作業依頼 1: ページ抜粋によると、アンコールで菊池とけいちゃんが連弾した曲は何ですか。

ページ抜粋:
暖かい日差しのようなオーボエの旋律に気持ちが和む「雪解け」の後は、「ニューイヤーinニューヨーク」。まさにダイバーシティの街、とにかく何でもアリの、「salad bowl」と言われるニューヨークを感じる曲だ。騒がしく混沌とした中で前向きなメロディーが存在感を示し、超絶技巧のピアノとオーケストラの丁々発止がスリリングだった。
ボルテージが最高潮に達したところで「フィナーレ ―ただいまー」に突入すると、壮大なオーケストラにピアノがゴージャスな和音を添え、ラフマニノフのコンチェルトを思わせる。
最後の「3月の子守唄と終幕」は、グロッケンシュピールとハープでオルゴールのように子守唄を奏でた後、ドラが入ってグランドフィナーレ。まさに「THE END」の文字が見えるようだった。
自身の音楽のバックボーンを大切にしながら、一捻りある和声を使い、ゲーム音楽のような世界も見せ、現代的な要素を取り入れつつも、決して奇抜になりすぎず、ずっと耳が追いつける親しみやすさとノスタルジーを感じる大作だった。会場にはブラボーが飛び交い、聴衆はスタンディングオベーションで世界初演を讃えた。
鳴り止まない拍手に応え、アンコールは菊池とけいちゃんの連弾で、チック・コリアの「スペイン」。さりげなく「ラプソディ・イン・ブルー」のフレーズを紛れこませているところも心憎い。途中、プリモとセコンドを交代し、「トルコマーチ」、「運命」、「エリーゼのために」のフレーズも聞かせたかと思えば、最後はまた菊池の鍵盤ハーモニカで締めくくる。緊張から解き放たれた2人のハッピーオーラが会場いっぱいに広がり、聴衆はほぼ総立ちとなった。

コレクションから抽出したデータ:
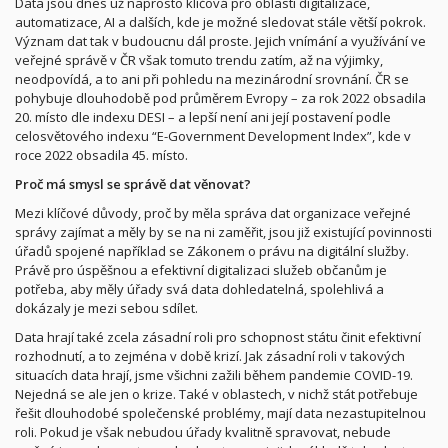
Data jsou dnes už naprosto klíčová pro oblasti digitalizace,
automatizace, AI a dalších, kde je možné sledovat stále větší pokrok.
Význam dat tak v budoucnu dál proste. Jejich vnímání a využívání ve
veřejné správě v ČR však tomuto trendu zatím, až na výjimky,
neodpovídá, a to ani při pohledu na mezinárodní srovnání. ČR se
pohybuje dlouhodobě pod průměrem Evropy – za rok 2022 obsadila
20. místo dle indexu DESI – a lepší není ani její postavení podle
celosvětového indexu “E-Government Development Index”, kde v
roce 2022 obsadila 45. místo.
Proč má smysl se správě dat věnovat?
Mezi klíčové důvody, proč by měla správa dat organizace veřejné
správy zajímat a měly by se na ni zaměřit, jsou již existující povinnosti
úřadů spojené například se Zákonem o právu na digitální služby.
Právě pro úspěšnou a efektivní digitalizaci služeb občanům je
potřeba, aby měly úřady svá data dohledatelná, spolehlivá a
dokázaly je mezi sebou sdílet.
Data hrají také zcela zásadní roli pro schopnost státu činit efektivní
rozhodnutí, a to zejména v době krizí. Jak zásadní roli v takových
situacích data hrají, jsme všichni zažili během pandemie COVID-19.
Nejedná se ale jen o krize. Také v oblastech, v nichž stát potřebuje
řešit dlouhodobé společenské problémy, mají data nezastupitelnou
roli. Pokud je však nebudou úřady kvalitně spravovat, nebude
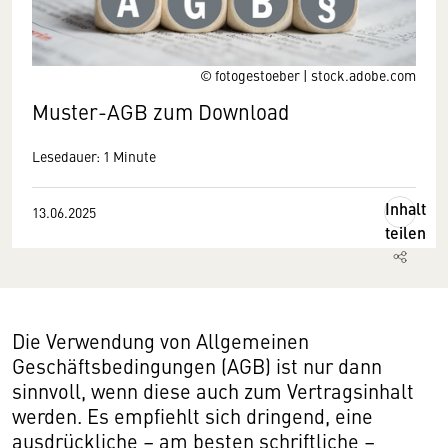
© fotogestoeber | stock.adobe.com
Muster-AGB zum Download
Lesedauer: 1 Minute
Inhalt
13.06.2025
teilen
Die Verwendung von Allgemeinen
Geschäftsbedingungen (AGB) ist nur dann
sinnvoll, wenn diese auch zum Vertragsinhalt
werden. Es empfiehlt sich dringend, eine
ausdrückliche – am besten schriftliche –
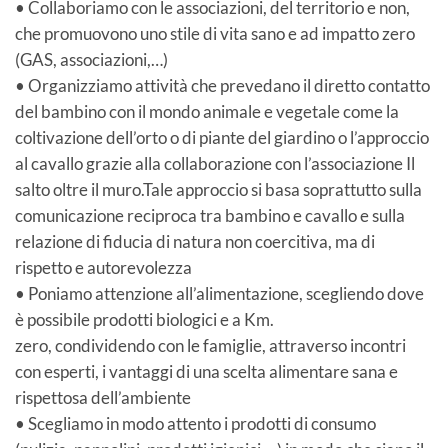
• Collaboriamo con le associazioni, del territorio e non,
che promuovono uno stile di vita sano e ad impatto zero
(GAS, associazioni,…)
• Organizziamo attività che prevedano il diretto contatto
del bambino con il mondo animale e vegetale come la
coltivazione dell’orto o di piante del giardino o l’approccio
al cavallo grazie alla collaborazione con l’associazione Il
salto oltre il muro.Tale approccio si basa soprattutto sulla
comunicazione reciproca tra bambino e cavallo e sulla
relazione di fiducia di natura non coercitiva, ma di
rispetto e autorevolezza
• Poniamo attenzione all’alimentazione, scegliendo dove
è possibile prodotti biologici e a Km.
zero, condividendo con le famiglie, attraverso incontri
con esperti, i vantaggi di una scelta alimentare sana e
rispettosa dell’ambiente
• Scegliamo in modo attento i prodotti di consumo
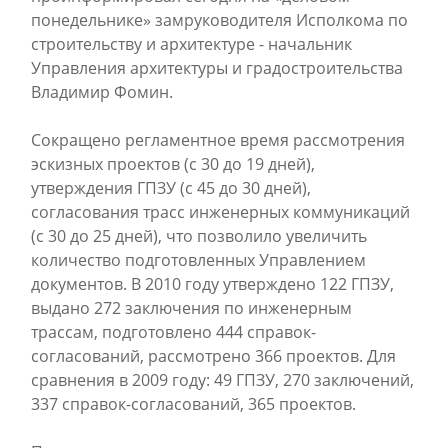
понедельнике» замруководителя Исполкома по
строительству и архитектуре - начальник
Управления архитектуры и градостроительства
Владимир Фомин.
Сокращено регламентное время рассмотрения
эскизных проектов (с 30 до 19 дней),
утверждения ГПЗУ (с 45 до 30 дней),
согласования трасс инженерных коммуникаций
(с 30 до 25 дней), что позволило увеличить
количество подготовленных Управлением
документов. В 2010 году утверждено 122 ГПЗУ,
выдано 272 заключения по инженерным
трассам, подготовлено 444 справок-
согласований, рассмотрено 366 проектов. Для
сравнения в 2009 году: 49 ГПЗУ, 270 заключений,
337 справок-согласований, 365 проектов.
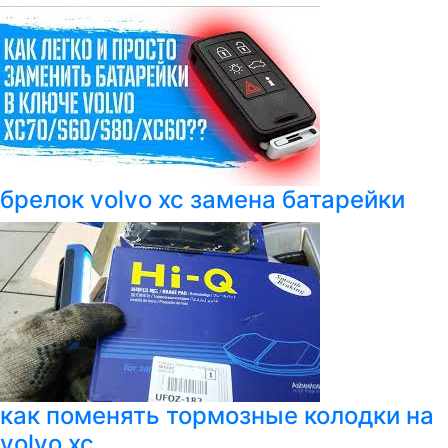
брелок volvo xc замена батарейки
как поменять тормозные колодки на
volvo xc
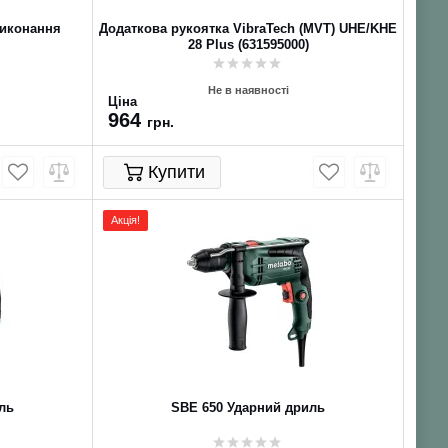
виконання
Додаткова рукоятка VibraTech (MVT) UHE/KHE
28 Plus (631595000)
Не в наявності
Ціна
964
грн.
Купити
Акція!
ль
SBE 650 Ударний дриль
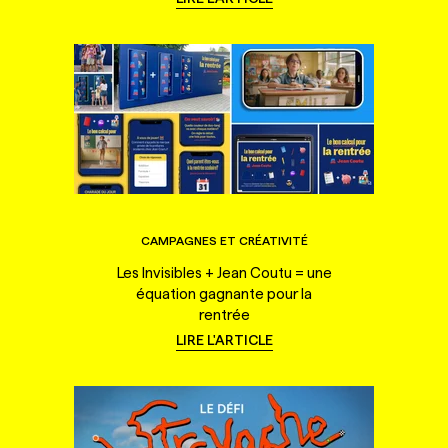
CAMPAGNES ET CRÉATIVITÉ
Les Invisibles + Jean Coutu = une
équation gagnante pour la
rentrée
LIRE L'ARTICLE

作業依頼 2: レコードの冒頭から始まり、「ausdrückliche – am besten schriftliche –」を含む行で終わる部分を、両端の行も含めてそのまま書き写してください。画像は解答に入れないでください。

解答例 1: チック・コリアの「スペイン」です。

解答例 2:
Data jsou dnes už naprosto klíčová pro oblasti digitalizace,
automatizace, AI a dalších, kde je možné sledovat stále větší pokrok.
Význam dat tak v budoucnu dál proste. Jejich vnímání a využívání ve
veřejné správě v ČR však tomuto trendu zatím, až na výjimky,
neodpovídá, a to ani při pohledu na mezinárodní srovnání. ČR se
pohybuje dlouhodobě pod průměrem Evropy – za rok 2022 obsadila
20. místo dle indexu DESI – a lepší není ani její postavení podle
celosvětového indexu “E-Government Development Index”, kde v
roce 2022 obsadila 45. místo.
Proč má smysl se správě dat věnovat?
Mezi klíčové důvody, proč by měla správa dat organizace veřejné
správy zajímat a měly by se na ni zaměřit, jsou již existující povinnosti
úřadů spojené například se Zákonem o právu na digitální služby.
Právě pro úspěšnou a efektivní digitalizaci služeb občanům je
potřeba, aby měly úřady svá data dohledatelná, spolehlivá a
dokázaly je mezi sebou sdílet.
Data hrají také zcela zásadní roli pro schopnost státu činit efektivní
rozhodnutí, a to zejména v době krizí. Jak zásadní roli v takových
situacích data hrají, jsme všichni zažili během pandemie COVID-19.
Nejedná se ale jen o krize. Také v oblastech, v nichž stát potřebuje
řešit dlouhodobé společenské problémy, mají data nezastupitelnou
roli. Pokud je však nebudou úřady kvalitně spravovat, nebude
© fotogestoeber | stock.adobe.com
Muster-AGB zum Download
Lesedauer: 1 Minute
Inhalt
13.06.2025
teilen
Die Verwendung von Allgemeinen
Geschäftsbedingungen (AGB) ist nur dann
sinnvoll, wenn diese auch zum Vertragsinhalt
werden. Es empfiehlt sich dringend, eine
ausdrückliche – am besten schriftliche –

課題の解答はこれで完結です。